» **WHAT IS EXPECTED**
Copy exactly the lines from the start of the data below through the one that carries "knife block: none [375,388,404,439]", and only those.

Pixel coordinate boxes:
»»

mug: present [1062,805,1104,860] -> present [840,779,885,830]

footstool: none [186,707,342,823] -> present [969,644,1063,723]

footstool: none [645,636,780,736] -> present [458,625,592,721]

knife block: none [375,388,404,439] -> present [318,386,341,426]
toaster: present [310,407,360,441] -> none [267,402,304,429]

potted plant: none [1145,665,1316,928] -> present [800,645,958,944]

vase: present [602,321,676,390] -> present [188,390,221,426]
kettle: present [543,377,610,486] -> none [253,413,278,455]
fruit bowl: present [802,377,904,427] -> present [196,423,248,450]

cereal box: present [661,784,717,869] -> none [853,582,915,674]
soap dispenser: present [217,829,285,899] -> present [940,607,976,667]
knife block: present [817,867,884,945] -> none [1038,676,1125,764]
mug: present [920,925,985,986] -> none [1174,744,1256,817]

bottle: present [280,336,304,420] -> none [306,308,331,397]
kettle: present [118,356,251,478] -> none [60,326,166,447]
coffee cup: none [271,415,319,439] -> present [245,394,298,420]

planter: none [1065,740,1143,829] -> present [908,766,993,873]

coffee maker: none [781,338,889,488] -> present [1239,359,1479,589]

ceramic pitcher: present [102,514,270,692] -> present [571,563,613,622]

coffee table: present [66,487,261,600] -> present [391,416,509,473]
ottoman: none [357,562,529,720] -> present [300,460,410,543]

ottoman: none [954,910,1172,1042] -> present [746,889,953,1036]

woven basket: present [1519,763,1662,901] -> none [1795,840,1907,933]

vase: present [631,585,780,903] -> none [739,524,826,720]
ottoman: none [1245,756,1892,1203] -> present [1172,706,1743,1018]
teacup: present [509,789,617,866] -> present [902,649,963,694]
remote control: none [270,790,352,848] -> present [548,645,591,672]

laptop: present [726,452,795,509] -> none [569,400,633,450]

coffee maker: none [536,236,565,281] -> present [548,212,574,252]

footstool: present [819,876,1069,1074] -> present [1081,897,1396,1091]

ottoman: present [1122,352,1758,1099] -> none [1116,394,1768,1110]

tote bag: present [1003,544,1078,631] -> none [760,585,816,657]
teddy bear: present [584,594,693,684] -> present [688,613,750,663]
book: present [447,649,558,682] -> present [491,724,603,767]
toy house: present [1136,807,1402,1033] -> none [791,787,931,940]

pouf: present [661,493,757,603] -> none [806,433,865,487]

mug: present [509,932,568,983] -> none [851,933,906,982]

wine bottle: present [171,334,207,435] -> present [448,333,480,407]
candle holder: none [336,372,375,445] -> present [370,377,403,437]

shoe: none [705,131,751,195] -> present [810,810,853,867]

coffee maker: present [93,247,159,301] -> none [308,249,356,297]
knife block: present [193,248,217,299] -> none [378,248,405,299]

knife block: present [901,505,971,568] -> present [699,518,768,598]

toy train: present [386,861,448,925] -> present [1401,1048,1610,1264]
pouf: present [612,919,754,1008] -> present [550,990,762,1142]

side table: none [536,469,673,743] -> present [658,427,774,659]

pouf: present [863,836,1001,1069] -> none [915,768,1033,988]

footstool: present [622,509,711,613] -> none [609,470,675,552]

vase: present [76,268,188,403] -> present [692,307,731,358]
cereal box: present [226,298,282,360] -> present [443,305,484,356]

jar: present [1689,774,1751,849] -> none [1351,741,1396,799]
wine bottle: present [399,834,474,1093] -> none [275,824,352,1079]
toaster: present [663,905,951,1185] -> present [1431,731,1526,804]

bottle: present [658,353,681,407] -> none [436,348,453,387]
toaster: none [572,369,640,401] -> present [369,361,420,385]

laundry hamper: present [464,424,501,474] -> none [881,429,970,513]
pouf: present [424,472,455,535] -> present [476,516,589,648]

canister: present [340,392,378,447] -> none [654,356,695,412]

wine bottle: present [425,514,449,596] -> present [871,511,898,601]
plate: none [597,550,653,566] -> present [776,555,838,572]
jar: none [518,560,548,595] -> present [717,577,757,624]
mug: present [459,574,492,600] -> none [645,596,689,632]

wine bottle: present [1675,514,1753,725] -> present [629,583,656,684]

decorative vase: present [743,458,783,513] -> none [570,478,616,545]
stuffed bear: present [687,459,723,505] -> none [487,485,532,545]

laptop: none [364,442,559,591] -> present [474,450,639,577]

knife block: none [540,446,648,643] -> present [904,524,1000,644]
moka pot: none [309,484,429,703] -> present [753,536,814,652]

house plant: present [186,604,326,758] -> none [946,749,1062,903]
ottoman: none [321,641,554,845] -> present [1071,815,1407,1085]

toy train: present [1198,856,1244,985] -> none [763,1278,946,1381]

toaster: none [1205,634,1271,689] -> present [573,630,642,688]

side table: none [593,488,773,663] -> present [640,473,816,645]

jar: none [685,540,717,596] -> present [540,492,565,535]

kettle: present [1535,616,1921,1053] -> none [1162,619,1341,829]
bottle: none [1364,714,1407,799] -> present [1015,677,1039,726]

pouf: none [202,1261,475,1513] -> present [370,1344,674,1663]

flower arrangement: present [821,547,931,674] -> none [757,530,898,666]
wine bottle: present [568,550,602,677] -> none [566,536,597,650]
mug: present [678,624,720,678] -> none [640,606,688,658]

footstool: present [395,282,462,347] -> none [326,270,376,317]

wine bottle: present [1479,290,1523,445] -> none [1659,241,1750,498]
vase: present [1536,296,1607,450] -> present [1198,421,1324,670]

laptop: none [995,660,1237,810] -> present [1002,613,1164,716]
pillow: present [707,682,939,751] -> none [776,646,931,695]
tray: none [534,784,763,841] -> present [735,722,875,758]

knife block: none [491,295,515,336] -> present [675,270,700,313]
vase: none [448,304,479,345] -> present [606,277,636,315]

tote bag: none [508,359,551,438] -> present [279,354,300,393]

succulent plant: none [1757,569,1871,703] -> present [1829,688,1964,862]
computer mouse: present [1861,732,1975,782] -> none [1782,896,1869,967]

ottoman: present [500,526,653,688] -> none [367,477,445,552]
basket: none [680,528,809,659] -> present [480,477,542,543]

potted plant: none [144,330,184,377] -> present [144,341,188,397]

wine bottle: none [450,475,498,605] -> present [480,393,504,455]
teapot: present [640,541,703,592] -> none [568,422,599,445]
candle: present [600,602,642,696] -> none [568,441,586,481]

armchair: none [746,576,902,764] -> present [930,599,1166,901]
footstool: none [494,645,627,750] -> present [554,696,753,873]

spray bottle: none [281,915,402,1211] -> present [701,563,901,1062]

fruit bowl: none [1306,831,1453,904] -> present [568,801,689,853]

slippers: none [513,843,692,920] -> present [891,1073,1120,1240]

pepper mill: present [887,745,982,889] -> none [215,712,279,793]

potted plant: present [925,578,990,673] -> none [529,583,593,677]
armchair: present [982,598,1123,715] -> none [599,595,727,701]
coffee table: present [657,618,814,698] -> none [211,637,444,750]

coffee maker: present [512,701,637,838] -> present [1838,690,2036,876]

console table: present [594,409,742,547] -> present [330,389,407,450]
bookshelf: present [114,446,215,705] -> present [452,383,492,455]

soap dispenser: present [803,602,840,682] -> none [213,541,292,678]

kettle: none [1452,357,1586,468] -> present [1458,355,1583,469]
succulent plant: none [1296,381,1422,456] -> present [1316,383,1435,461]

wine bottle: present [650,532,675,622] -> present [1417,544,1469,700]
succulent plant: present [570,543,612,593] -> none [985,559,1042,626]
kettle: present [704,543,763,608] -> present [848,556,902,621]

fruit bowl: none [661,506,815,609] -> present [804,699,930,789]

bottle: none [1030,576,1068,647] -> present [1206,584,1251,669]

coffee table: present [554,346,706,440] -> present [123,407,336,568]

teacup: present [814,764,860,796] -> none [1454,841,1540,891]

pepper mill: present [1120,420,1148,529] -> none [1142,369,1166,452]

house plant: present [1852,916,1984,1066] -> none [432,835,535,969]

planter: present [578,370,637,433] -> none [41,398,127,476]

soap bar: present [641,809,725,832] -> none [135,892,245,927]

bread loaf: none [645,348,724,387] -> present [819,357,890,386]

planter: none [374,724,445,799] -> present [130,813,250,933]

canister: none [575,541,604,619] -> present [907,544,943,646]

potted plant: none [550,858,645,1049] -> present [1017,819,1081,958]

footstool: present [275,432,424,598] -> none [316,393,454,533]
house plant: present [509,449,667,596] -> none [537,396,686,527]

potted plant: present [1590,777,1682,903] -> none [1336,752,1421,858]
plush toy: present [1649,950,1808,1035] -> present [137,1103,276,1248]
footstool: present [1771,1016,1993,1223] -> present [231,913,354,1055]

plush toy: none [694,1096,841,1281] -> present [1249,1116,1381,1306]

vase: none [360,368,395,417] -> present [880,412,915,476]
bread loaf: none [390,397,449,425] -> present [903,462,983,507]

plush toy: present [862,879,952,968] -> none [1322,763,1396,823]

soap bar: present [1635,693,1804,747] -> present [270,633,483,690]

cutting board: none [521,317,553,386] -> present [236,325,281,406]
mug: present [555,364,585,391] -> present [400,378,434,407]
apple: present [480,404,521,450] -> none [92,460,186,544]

««

» **EXERCISE RESULT**
mug: present [1062,805,1104,860] -> present [840,779,885,830]

footstool: none [186,707,342,823] -> present [969,644,1063,723]

footstool: none [645,636,780,736] -> present [458,625,592,721]

knife block: none [375,388,404,439] -> present [318,386,341,426]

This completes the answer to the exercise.